## Provided entries
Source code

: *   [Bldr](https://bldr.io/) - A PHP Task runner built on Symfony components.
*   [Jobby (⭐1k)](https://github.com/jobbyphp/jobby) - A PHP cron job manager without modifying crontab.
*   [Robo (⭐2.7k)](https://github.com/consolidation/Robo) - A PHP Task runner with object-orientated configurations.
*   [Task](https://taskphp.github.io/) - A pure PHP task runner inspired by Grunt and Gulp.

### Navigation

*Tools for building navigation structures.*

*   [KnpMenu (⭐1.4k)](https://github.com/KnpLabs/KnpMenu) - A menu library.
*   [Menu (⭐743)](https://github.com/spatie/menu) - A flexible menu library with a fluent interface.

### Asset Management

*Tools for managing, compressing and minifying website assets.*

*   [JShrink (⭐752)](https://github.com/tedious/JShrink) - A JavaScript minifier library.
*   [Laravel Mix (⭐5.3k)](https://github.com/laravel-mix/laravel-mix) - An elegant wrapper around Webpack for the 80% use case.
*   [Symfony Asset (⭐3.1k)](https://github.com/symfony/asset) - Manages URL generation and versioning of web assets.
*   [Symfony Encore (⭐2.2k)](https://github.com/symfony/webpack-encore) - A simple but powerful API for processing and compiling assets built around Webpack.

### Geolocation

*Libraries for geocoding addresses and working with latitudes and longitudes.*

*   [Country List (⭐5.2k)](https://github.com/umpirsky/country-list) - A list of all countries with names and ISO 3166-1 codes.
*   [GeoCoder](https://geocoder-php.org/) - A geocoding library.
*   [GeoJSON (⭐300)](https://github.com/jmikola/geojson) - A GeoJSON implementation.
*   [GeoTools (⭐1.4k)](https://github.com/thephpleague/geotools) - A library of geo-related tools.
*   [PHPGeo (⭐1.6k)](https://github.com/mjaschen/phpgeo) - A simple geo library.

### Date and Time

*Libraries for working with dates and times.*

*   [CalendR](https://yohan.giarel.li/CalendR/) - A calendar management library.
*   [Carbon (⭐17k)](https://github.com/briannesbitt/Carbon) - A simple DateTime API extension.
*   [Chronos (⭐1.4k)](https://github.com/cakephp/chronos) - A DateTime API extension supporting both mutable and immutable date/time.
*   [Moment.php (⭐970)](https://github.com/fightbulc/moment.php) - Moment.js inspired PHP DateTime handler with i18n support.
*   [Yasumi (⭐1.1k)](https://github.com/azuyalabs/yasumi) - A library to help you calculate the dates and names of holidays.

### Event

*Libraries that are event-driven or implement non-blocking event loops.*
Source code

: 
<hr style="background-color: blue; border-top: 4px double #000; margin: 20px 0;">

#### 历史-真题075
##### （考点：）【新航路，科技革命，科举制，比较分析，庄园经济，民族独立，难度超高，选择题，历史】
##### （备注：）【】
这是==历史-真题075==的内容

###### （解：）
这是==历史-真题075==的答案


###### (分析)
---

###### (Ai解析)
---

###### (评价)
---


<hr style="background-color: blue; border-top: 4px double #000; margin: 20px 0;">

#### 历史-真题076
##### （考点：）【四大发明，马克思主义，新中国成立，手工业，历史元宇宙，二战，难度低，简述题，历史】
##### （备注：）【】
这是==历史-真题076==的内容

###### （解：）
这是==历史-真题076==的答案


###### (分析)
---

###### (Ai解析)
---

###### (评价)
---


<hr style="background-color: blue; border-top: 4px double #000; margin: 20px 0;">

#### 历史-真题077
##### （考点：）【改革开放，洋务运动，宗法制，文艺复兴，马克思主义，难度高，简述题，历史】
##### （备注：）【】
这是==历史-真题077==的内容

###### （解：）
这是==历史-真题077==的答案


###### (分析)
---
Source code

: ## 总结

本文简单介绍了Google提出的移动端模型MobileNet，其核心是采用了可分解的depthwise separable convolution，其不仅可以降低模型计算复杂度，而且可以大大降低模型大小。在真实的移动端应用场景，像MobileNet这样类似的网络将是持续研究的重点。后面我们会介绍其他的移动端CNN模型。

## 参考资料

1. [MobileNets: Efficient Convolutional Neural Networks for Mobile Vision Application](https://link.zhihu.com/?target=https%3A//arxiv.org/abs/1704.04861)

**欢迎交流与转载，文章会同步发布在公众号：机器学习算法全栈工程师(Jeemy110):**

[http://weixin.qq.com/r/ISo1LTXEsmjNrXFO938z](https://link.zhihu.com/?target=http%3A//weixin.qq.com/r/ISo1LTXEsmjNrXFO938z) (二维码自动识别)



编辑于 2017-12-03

## What you need to do
Please collect every line in the material above that contains the word "geocoding".

## Result for this exercise
*Libraries for geocoding addresses and working with latitudes and longitudes.*
*   [GeoCoder](https://geocoder-php.org/) - A geocoding library.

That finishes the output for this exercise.